JIME News Report

The Iranian Election and the US

Prof. Raymond Hinnebusch (07/25/2005)

  The election of Mahmoud Ahmadi-Nejad has upset most calculations about Iran's future course, especially its strained relations with the West. It was widely expected that veteran moderate politician Hashemi Rajsanjani would rally a reformist majority wanting to curb conservative dominance and improve relations with the West; instead a candidate was elected with the votes of the "have-nots" who had no confidence in the reformers or Rafsanjani.

  Iran's poor relations with the West are rooted in US domestic politics, in part due to animosity to Iran from the hostage crisis but more importantly the power of the Zionist lobby which seeks to use American power to counter perceived threats to Israel from Tehran. It has obstructed normalization of relations with Iran even though Iran abandoned the “export of revolution” and reached good relations which most of its neighbors, excepting Saddamist Iraq and the Afghan Taliban. The more extremist Zionists are trying to demonize Iran to prepare the ground for a US military attack on it; moderates within the US establishment have been fighting back in an as yet unresolved struggle.

  America charges that Iran seeks nuclear weapons. If so, this must be understood in the context of its experience in the Iran-Iraq war when Iraq’s illegal use of chemical weapons was ignored by the UN and the US falsely claimed Iran was also using such weapons; this taught Iranians that their security could not be secured by international law. If Iran acquires a nuclear weapon it would be as a deterrent against the manifest threats it faces from a nuclear-armed Israel that has repeatedly threatened to attack its nuclear industry and from Washington whose forces in Iraq, Afghanistan, Pakistan and central Asia encircle it, and which is seeking to destabilize it by funding opposition and encouraging dissidence among its minorities. If Iran wanted to there is little doubt it could, in return, make the US occupations of Iraq and Afghanistan much more difficult, but it that has exercised a great deal of self-restraint inspite of overt US hostility. No Iranian leader would contemplate use of a nuclear weapon which would be sure to bring a holocaust on the country; but, in contributing to a regional balance of power, it could actually deter military adventures on the part of Washington or Israel.

  The main other US grievance against Tehran is its funding and arming of Hizbollah, but the Israeli-Lebanese border is largely stabilized and Hizbollah is now engaged in merely token reactions to Israel's occupation and repression in the Palestinian territories (Hizbollah’s occasional attacks on Israel soldiers in the disputed Shebaa farms region of south Lebanon and its limited support to Islamic Palestinian fighters).     

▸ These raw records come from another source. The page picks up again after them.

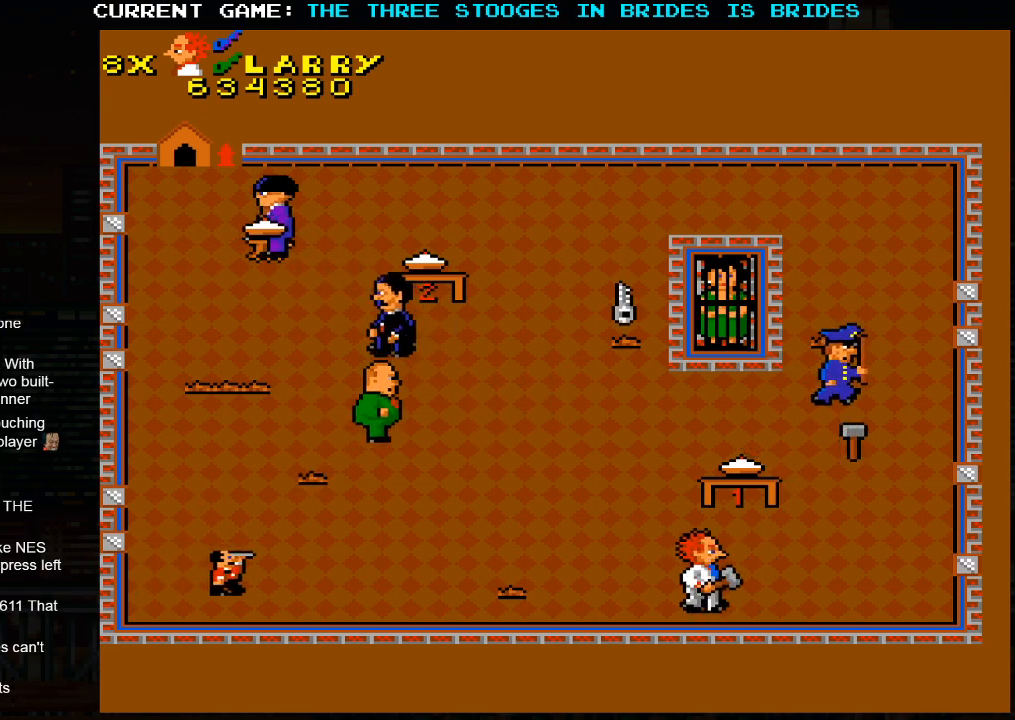
{"dt_ms": 500, "buttons": [], "left_stick": "center", "events": [[33, "left_stick", "center"], [117, "left_stick", "right"], [333, "left_stick", "center"]]}
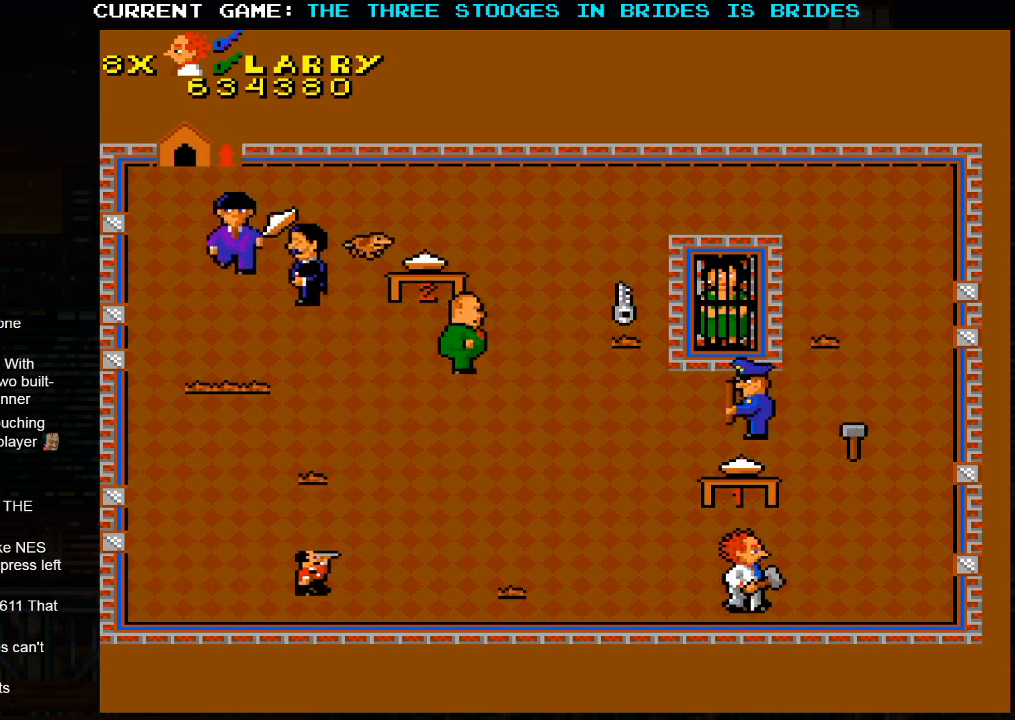
{"dt_ms": 500, "buttons": [], "left_stick": "center", "events": [[17, "left_stick", "left"], [117, "left_stick", "center"]]}
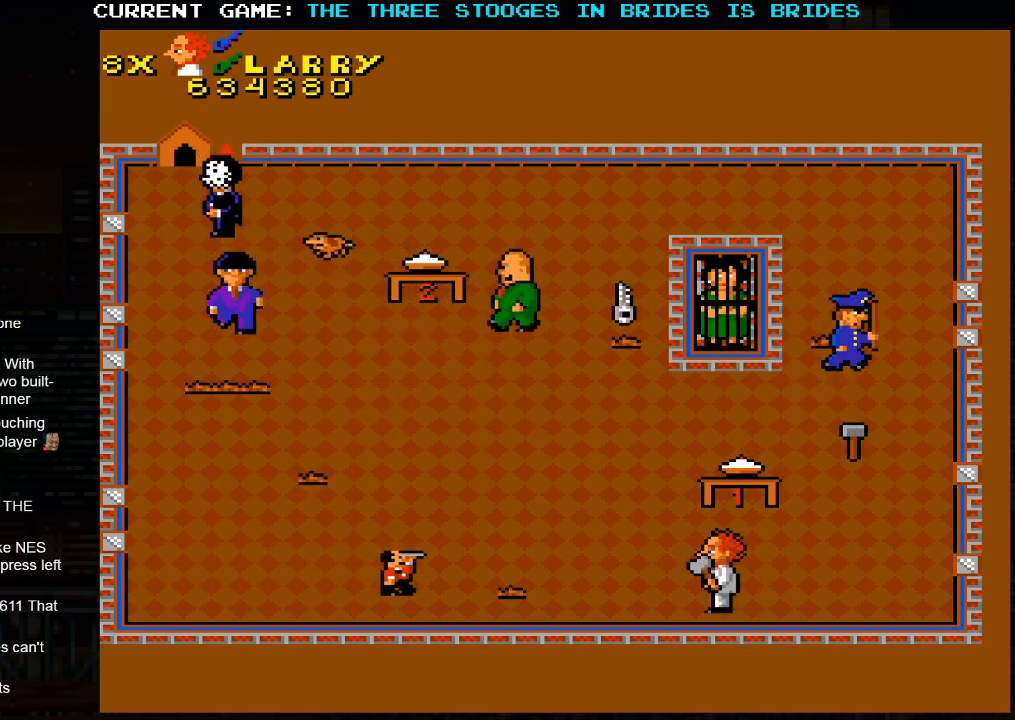
{"dt_ms": 500, "buttons": [], "left_stick": "right", "events": [[500, "left_stick", "right"]]}
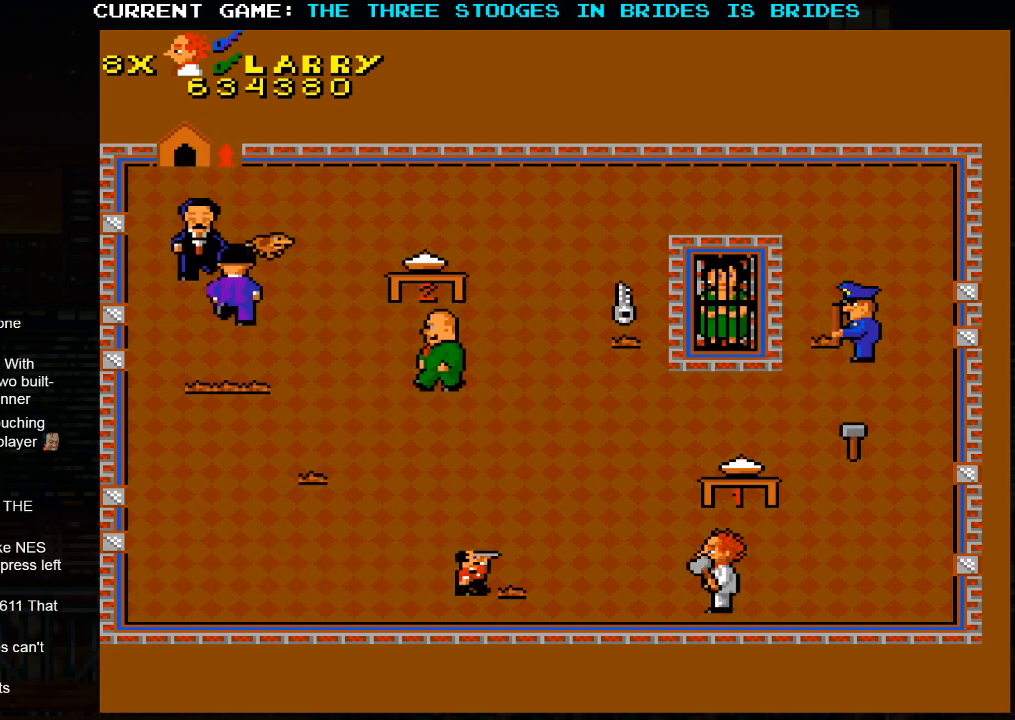
{"dt_ms": 500, "buttons": [], "left_stick": "right", "events": []}
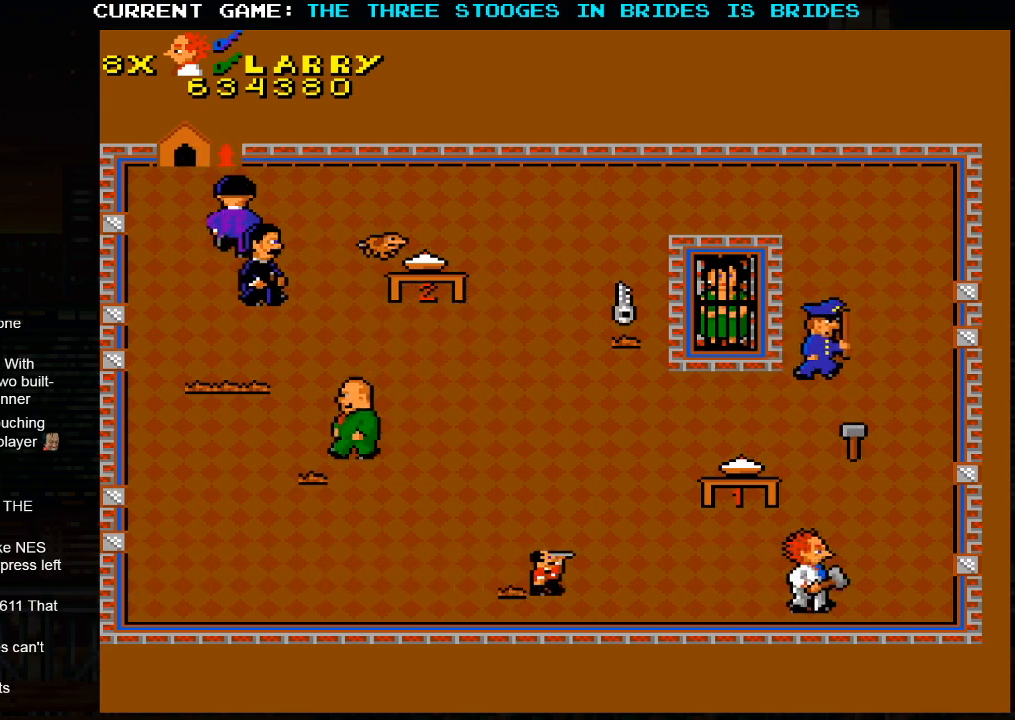
{"dt_ms": 500, "buttons": [], "left_stick": "center", "events": [[50, "left_stick", "center"]]}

  The West Europeans, seeking to avert a US-Iranian confrontation, have sought to bring Tehran to abandon a uranium enrichment program to which it is entitled under international law for the purposes of peaceful energy but which Washington charges is or could be used to support a nuclear weapons program. Iran has agreed to temporarily suspend enrichment while it negotiates the issue but wants its legal right to it recognized and wants security guarantees and trade agreements with Europe that would protect it from the US. The West has threatened to take the country to the UN Security council if Iran resumes enrichment. The more the UN allows itself to be an instrument of double standards used by big powers the less states such as Iran can afford to depend on it for their security.

  Ahmadi-Nejad is said to oppose the establishment's combination of traditionalism at home and pragmatism abroad and to be supported by the military. His fight against corruption and call for social justice won the backing of the poor and the provinces against the preferences of the urban middle class. This suggests that he is a third force rather than an establishment conservative. Whether he would oppose accommodation with the West over nuclear weapons may not be decisive since the permanent establishment, in the person of National Security Council official Hasan Rohani, has managed Iran's negotiations.